Construction of California's High-Speed Rail Could Increase Risk of Fungal Infection

01/22/2015 05:40 pm ET Updated Mar 24, 2015

Depending on who you talk to, the 68 billion dollar high-speed rail project from San Francisco to Los Angeles is either an innovative project that will decrease green house gases and lessen auto travel or is an expensive, under-funded project that will milk taxpayers, negatively impact the environment, and not improve the lives of most Californians. What I don't see people talking about is the potential for an increased risk of valley fever during construction of the rail line.

Valley fever, also known as coccidioidomycosis, is a fungal infection that is common in areas with hot summer temperatures and low rain fall. It can be contracted when fungal spores found in the soil become airborne and are inhaled. Symptoms include fatigue, coughing, fever, difficulty breathing, headache, night sweats, muscle pain, and rash. While many who are exposed to the airborne spores don't get ill or have mild symptoms, about 5 to 10 percent of cases develop a chronic lung infection that must be treated with expensive antifungal medications for months or even years. An even smaller number of cases, about 1 percent, can develop the potentially fatal disseminated disease in which the fungus spreads to other parts of the body. This includes the skin, bones, joints, brain, and the membranes that surround the brain and spinal cord.
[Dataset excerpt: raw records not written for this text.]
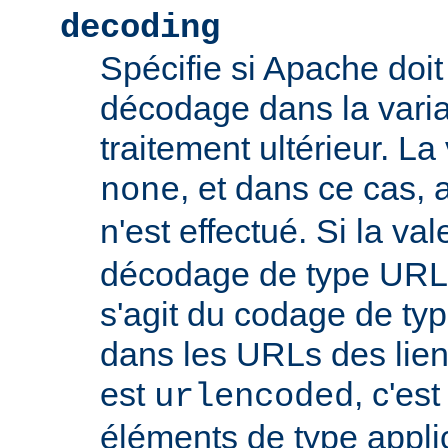
decoding
Spécifie si Apache doit
décodage dans la vari
traitement ultérieur. La
, et dans ce cas
none
n'est effectué. Si la va
décodage de type URL s
s'agit du codage de ty
dans les URLs des liens,
est
, c'es
urlencoded
éléments de type appli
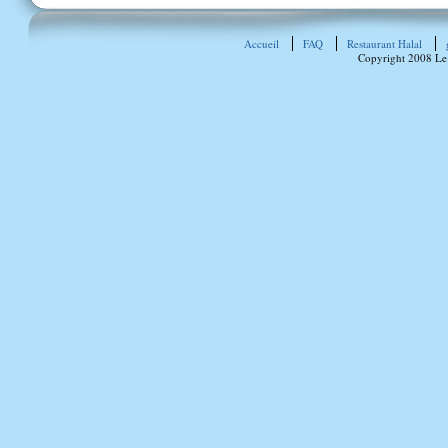
Accueil
FAQ
Restaurant Halal
Copyright 2008 Le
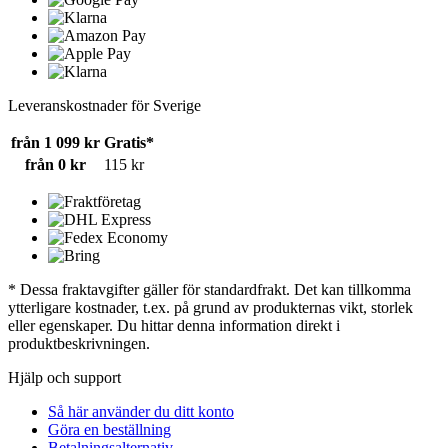
Leveranskostnader för Sverige
från 1 099 kr
Gratis*
från 0 kr
115 kr
* Dessa fraktavgifter gäller för standardfrakt. Det kan tillkomma
ytterligare kostnader, t.ex. på grund av produkternas vikt, storlek
eller egenskaper. Du hittar denna information direkt i
produktbeskrivningen.
Hjälp och support
Så här använder du ditt konto
Göra en beställning
Betalningsalternativ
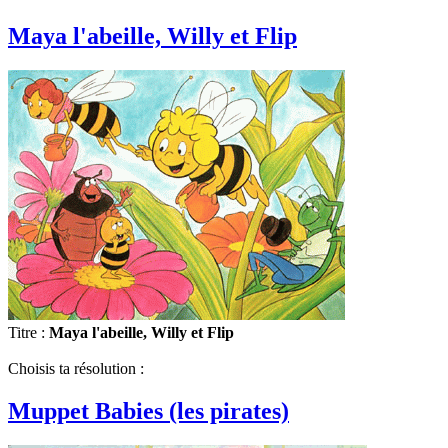
Maya l'abeille, Willy et Flip
Titre :
Maya l'abeille, Willy et Flip
Choisis ta résolution :
Muppet Babies (les pirates)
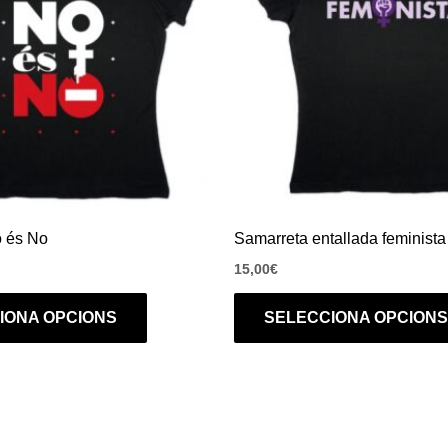
variants.
Les
opcions
es
poden
triar
a
la
pàgina
 és No
Samarreta entallada feminista
del
15,00
€
producte
IONA OPCIONS
SELECCIONA OPCIONS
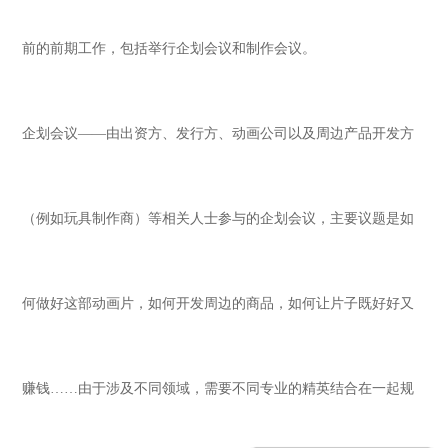
前的前期工作，包括举行企划会议和制作会议。
企划会议
——由出资方、发行方、动画公司以及周边产品开发方
（例如玩具制作商）等相关人士参与的企划会议，主要议题是如
何做好这部动画片，如何开发周边的商品，如何让片子既好好又
赚钱……由于涉及不同领域，需要不同专业的精英结合在一起规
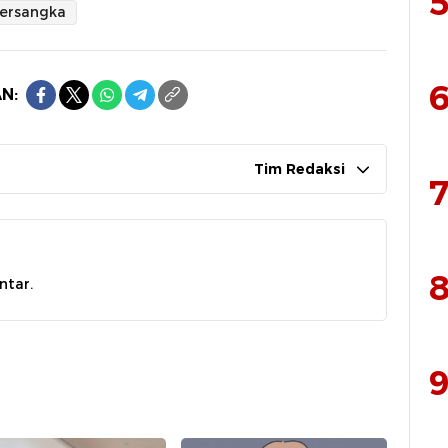
5
tersangka
6
N:
Tim Redaksi
7
8
ntar.
9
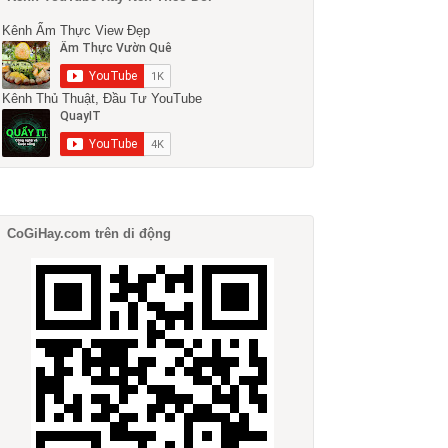
Kênh Ẩm Thực View Đẹp
Kênh Thủ Thuật, Đầu Tư YouTube
CoGiHay.com trên di động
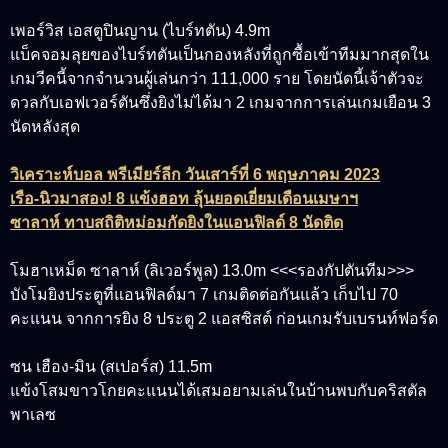
เพอร์วิส เอสตูปินญาน (ไบร์ทตัน) 4.9m
แบ็คจอมลุยของไบร์ทตันเป็นกองหลังที่ถูกซื้อเข้าทีมมากสุดใน
เกมวีคนี้จากจำนวนผู้เล่นกว่า 111,000 ราย โดยนัดนี้เจ้าตัวจะ
ดวลกับเอฟเวอร์ตันซึ่งยิงไม่ได้มา 2 เกมจากการเล่นเกมเยือน 3
นัดหลังสุด
วิเคราะห์บอล พรีเมียร์ลีก วันเสาร์ที่ 6 พฤษภาคม 2023
เรือ-นิวมาสอง! 8 แข้งฮอท ลุ้นยอดเยี่ยมเดือนเมษาฯ
ซาลาห์ ทาบสถิติหม่อมกัดยิงในแอนฟิลด์ 8 นัดติด
โมฮาเหม็ด ซาลาห์ (ลิเวอร์พูล) 13.0m <<<รองกัปตันทีม>>>
บังโมยิงประตูที่แอนฟิลด์มา 7 เกมติดต่อกันแล้ว เก็บไป 70
คะแนน จากการยิง 8 ประตู 2 แอสซิสต์ ก่อนเกมรับเบรนท์ฟอร์ด
ซน เฮือง-มิน (สเปอร์ส) 11.5m
แข้งโสมขาวโกยคะแนนได้เสมอยามเล่นในบ้านพบกับคริสตัล
พาเลซ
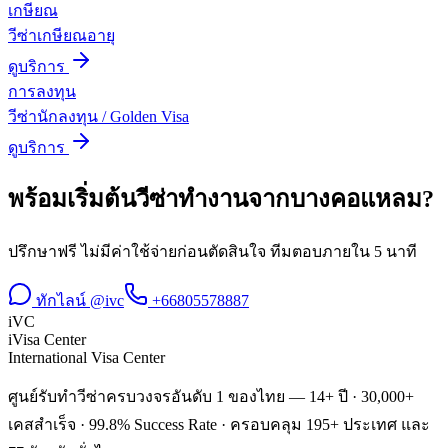
เกษียณ
วีซ่าเกษียณอายุ
ดูบริการ
การลงทุน
วีซ่านักลงทุน / Golden Visa
ดูบริการ
พร้อมเริ่มต้น
วีซ่าทำงาน
จาก
บางคอแหลม
?
ปรึกษาฟรี ไม่มีค่าใช้จ่ายก่อนตัดสินใจ ทีมตอบภายใน 5 นาที
ทักไลน์ @ivc
+66805578887
iVC
iVisa Center
International Visa Center
ศูนย์รับทำวีซ่าครบวงจรอันดับ 1 ของไทย — 14+ ปี · 30,000+
เคสสำเร็จ · 99.8% Success Rate · ครอบคลุม 195+ ประเทศ และ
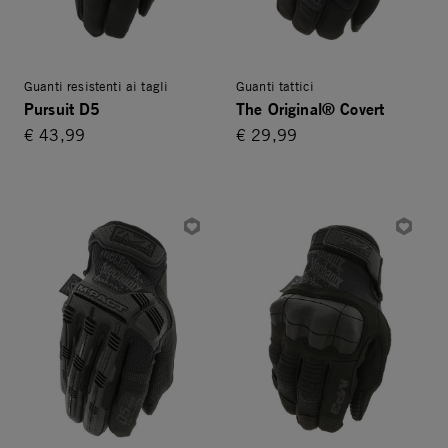
Guanti resistenti ai tagli
Guanti tattici
Pursuit D5
The Original® Covert
€ 43,99
€ 29,99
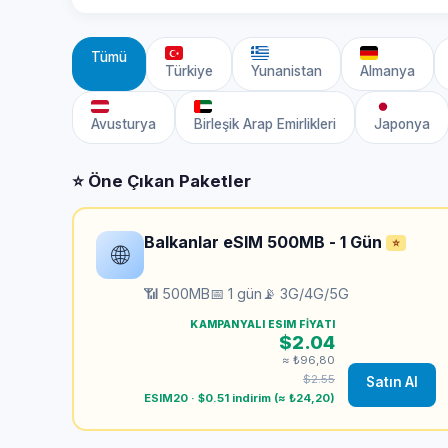
Tümü
Türkiye
Yunanistan
Almanya
Avusturya
Birleşik Arap Emirlikleri
Japonya
⭐ Öne Çıkan Paketler
Balkanlar eSIM 500MB - 1 Gün
⭐
🌐
📶 500MB
📅 1 gün
📡 3G/4G/5G
KAMPANYALI ESIM FIYATI
$2.04
≈ ₺96,80
$2.55
Satın Al
ESIM20 · $0.51 indirim (≈ ₺24,20)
African Americans, Latinos, Filipino's, and those with a weakened immune system (due to HIV, pregnancy, diabetes, organ transplant, certain meditations that suppress the immune system, or old age) are at increased risk for the disseminated version.

Valley fever has been a long-standing health problem for California. Spores can become airborne when soil is disrupted by earthquakes, construction, archeological digs, or even fire.

After the 1994 earthquake in Northridge, California, surrounding areas experienced an increase in the incidence of valley fever, including three fatalities, due to a dust cloud created by the quake.

In 2007, 10 out of 12 construction workers developed valley fever while digging a trench for a water pipe that traversed San Luis Obispo and Monterey counties.

Valley fever has also been an issue in jails in the Central Valley even without construction or earthquakes. In 2013, about 197 inmates contracted the illness and four died. The state spends about 23 million dollars each year to treat both inmates and staff who have developed valley fever.

On January 4, 2015, construction of the high-speed rail began in Fresno, California. During construction, soil will be disrupted due to grading for the above-ground sections of the route and tunneling for the sections of the rail that will run underground. In both cases, fungal spores could become airborne. Tons of dirt will be transported from tunneling construction sites potentially releasing more fungal spores into the air. Considering the risk, it would make sense that the High-Speed Rail Authority (HSRA) would address these issues by informing residents of the symptoms of valley fever, providing free screening for those with symptoms, and offering treatment for anyone who develops the disease.

Concerns about valley fever were raised at the HSRA May board meeting related to construction starting in Fresno. The HSRA responded saying it will mitigate risk by "watering areas that will be disturbed and suspending dust-generating activities when wind speed exceeds 25 mph." They also said their evaluation of these efforts resulted in a risk of valley fever that is less-than-significant for residents in surrounding areas. The HSRA has also added precautions for construction workers including making sure they know the symptoms of valley fever, and that they wash their hands at the end of a shift, use vehicles with enclosed cabs, and wear NIOSH-approved respiratory protection.

However, their response brings up more questions that are not answered. What about the tons of soil that will be disrupted during the tunneling part of the project? What about all the trucks full of dirt traveling on our highways potentially spreading fungal spores? Why isn't their "evaluation" available online? Will the HSRA pay to screen residents for valley fever and treat those that contract the disease or are they expecting existing health care systems to pick up the tab? These are important questions that should have been addressed before construction began.

Considering that there are many unknowns and unanswered questions regarding our risk of valley fever, it makes good sense to know the symptoms, especially if you live or work near a high-speed rail construction site.